> _Exercise instructions_
Pick out each line in these entries that contains the string "input".

> _Exercise materials_
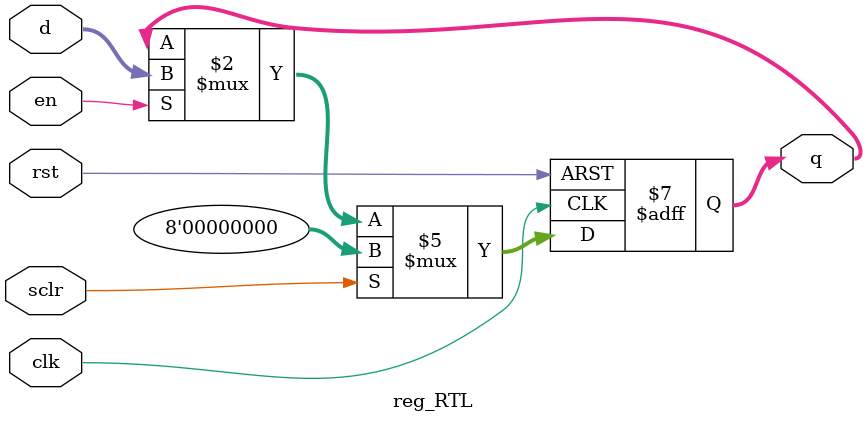
<source format=v>
module reg_RTL
  #( parameter MAX_WIDTH = 8)
   ( input  wire clk,
     input  wire rst,
     input  wire en,
	  input  wire sclr,
     input  wire[MAX_WIDTH-1:0]  d,
     output reg [MAX_WIDTH-1:0]  q);
	
	//Preguntar si asi esta bien :3
	
   always @(posedge clk, posedge rst) begin
     if (rst)
       q <= {MAX_WIDTH{1'b0}};
     else if(sclr)
	  //INCLUIR SYNC CLEAR DENTRO -> ESA SENAL SE PONE EN CERO
       q <= {MAX_WIDTH{1'b0}};
	  else if(en)
	    q <= d;
   end

endmodule

</source>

> _Problem solution_
   ( input  wire clk,
     input  wire rst,
     input  wire en,
	  input  wire sclr,
     input  wire[MAX_WIDTH-1:0]  d,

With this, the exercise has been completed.